Forensic science: Police celebrate lab inauguration

Cases from 13 districts to be investigated at the lab.


Z Ali May 15, 2011

HYDERABAD:


After years of referring cases to Karachi, the police of Hyderabad region finally has its first forensic laboratory.


Regional Police Officer Mustaq Shah inaugurated the new facility on Saturday.

A DSP will be incharge and he will oversee a staff of 22 individuals. The lab has seven units for the examination of ballistics, questionable documents (or suspected forgeries), vehicle identification, fingerprints and crime scene cases.

Forensic photography and automated fingerprint identification will also be dealt with. Cases from 13 districts will be investigated at the lab.

The project has been funded by the Asian Development Bank under its 2008 agreement of providing a loan of Rs60 million for forensic labs in Sindh. The lab is expected to have a major impact on crime scene investigation in Hyderabad and the 13 districts.

The lawyers are also celebrating the new addition. “A case of stabbing to death was solved timely as the forensic report proved that the murder weapon had the suspect’s signature,” said Baizad Umrani, a lawyer.

While police officials celebrate, experts caution that it is the first step, at least in Hyderabad. “It has to be followed by sensitising the police to forensic sciences,” former AIG Forensic Division Karachi Javed Jiskani told The Express Tribune.

Currently posted as DPO Dadu, Jiskani graduated in Criminal Justice System from the London School of Economics.
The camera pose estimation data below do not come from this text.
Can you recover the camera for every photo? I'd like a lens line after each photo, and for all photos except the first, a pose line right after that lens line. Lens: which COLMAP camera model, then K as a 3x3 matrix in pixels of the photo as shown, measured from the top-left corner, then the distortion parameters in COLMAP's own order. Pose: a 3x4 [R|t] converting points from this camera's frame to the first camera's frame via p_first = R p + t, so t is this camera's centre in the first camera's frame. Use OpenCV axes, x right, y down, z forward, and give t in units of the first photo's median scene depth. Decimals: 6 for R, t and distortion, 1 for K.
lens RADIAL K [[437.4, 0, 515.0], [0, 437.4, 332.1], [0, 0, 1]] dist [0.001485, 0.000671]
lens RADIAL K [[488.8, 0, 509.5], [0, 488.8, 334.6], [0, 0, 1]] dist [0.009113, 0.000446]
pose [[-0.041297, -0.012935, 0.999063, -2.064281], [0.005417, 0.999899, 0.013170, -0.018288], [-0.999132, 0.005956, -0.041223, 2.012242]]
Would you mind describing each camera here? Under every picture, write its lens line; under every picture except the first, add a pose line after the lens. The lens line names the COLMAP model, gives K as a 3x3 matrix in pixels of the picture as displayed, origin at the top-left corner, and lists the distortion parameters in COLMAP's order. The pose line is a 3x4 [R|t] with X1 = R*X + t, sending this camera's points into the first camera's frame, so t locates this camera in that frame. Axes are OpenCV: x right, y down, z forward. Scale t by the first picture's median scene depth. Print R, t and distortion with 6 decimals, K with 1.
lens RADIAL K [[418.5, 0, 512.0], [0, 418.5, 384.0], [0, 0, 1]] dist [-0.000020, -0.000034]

He designed training courses for the first ever forensic training school of Sindh police set-up in Karachi in 2010. Calling the opening of the lab a positive development, he said that forensic police’s solving of cases was 50 per cent, at least until he was incharge, because of a lack of staff and trained personnel.
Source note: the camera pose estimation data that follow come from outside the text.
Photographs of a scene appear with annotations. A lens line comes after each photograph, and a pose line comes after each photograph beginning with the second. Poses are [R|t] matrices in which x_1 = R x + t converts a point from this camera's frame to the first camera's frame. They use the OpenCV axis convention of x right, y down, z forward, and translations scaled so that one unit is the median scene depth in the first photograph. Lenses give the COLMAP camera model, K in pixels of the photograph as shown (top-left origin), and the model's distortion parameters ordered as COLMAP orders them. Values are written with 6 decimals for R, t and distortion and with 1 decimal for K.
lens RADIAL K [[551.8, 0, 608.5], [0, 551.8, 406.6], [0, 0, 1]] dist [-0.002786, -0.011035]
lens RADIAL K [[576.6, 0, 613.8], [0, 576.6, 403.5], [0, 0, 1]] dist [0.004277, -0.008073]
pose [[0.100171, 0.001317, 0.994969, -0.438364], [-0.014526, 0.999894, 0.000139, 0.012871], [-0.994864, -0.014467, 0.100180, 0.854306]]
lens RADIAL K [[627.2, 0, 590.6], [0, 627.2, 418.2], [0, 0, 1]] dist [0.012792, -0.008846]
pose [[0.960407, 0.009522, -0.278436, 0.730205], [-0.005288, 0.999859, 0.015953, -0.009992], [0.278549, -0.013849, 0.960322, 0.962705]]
RPO Mushtaq Shah said that investigation officers (IOs) need to be trained. AIG Forensic Division Sharjeel Kharal said that another lab will be launched in Larkana, while there were plans to setup a lab in Mirpurkhas.
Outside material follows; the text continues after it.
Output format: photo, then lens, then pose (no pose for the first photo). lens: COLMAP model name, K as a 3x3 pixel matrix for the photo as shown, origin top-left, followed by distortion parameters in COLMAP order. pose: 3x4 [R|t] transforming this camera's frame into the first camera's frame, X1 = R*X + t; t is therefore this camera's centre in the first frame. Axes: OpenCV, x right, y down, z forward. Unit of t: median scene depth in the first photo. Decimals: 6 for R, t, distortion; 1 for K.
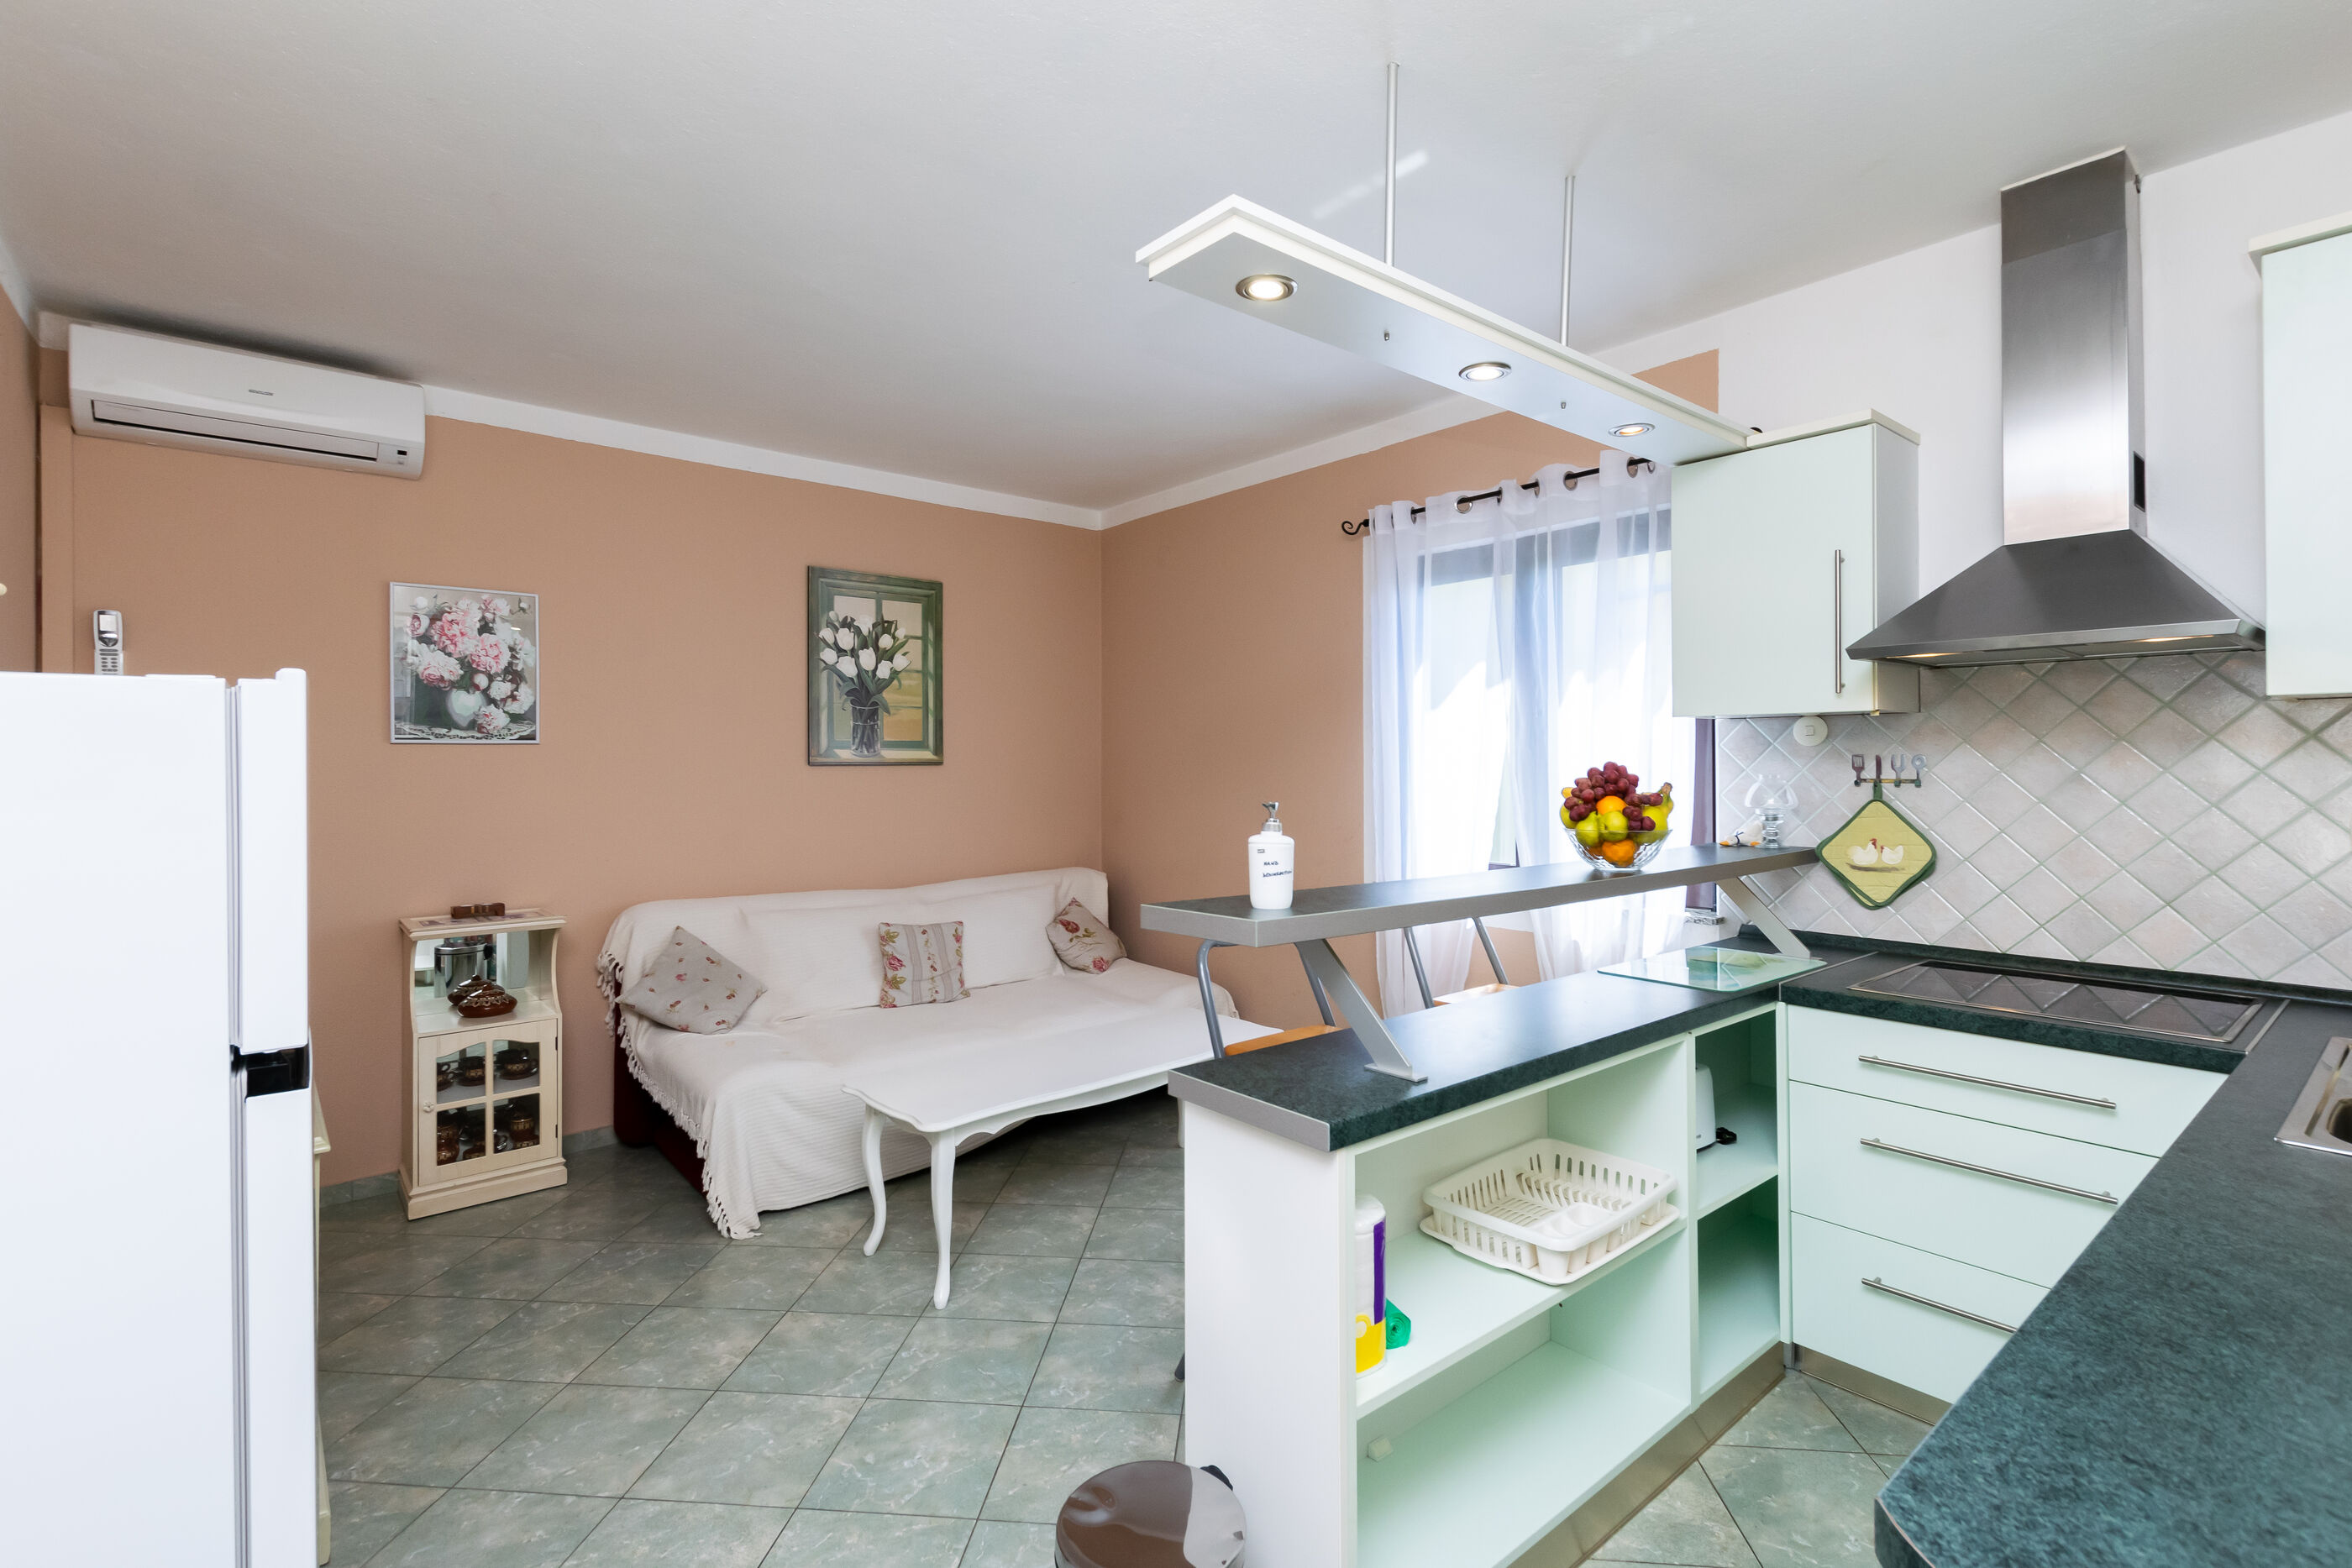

DSP Mehar Ali Sangi, incharge of the Hyderabad lab, said that they have trained staff to deal with the cases of all seven categories. However, he added that their strength is low. “The IG Sindh has approved 125 personnel but their hiring has to be sanctioned by the finance department.”

Jiskani said that the Karachi division has recorded finger prints of some 300,000 criminals during the last two years. That data has been shared with NADRA and the federal interior ministry through an integrated database. “Like finger prints of human beings, signatures on spent bullet shells are also unique. Through reliable physical evidence and proper crime scene readings, the individual signatures can be identified and traced.” He was optimistic that forensic science would make strides in Pakistan as long as the division is run by competent and educated officers. “It was under Abdul Khaliq Shaikh, a bar at law, under whom the Criminalistic Division was transformed into the Forensic Division in 2009. Currently, Sharjeel Kharal, LLM in Human Rights from the University of Nottingham, is expanding it.” He emphasised the importance of a dynamic officer who is able to pursue foreign donors, train the new staff and put forensic on the map.

Published in The Express Tribune, May 15th, 2011.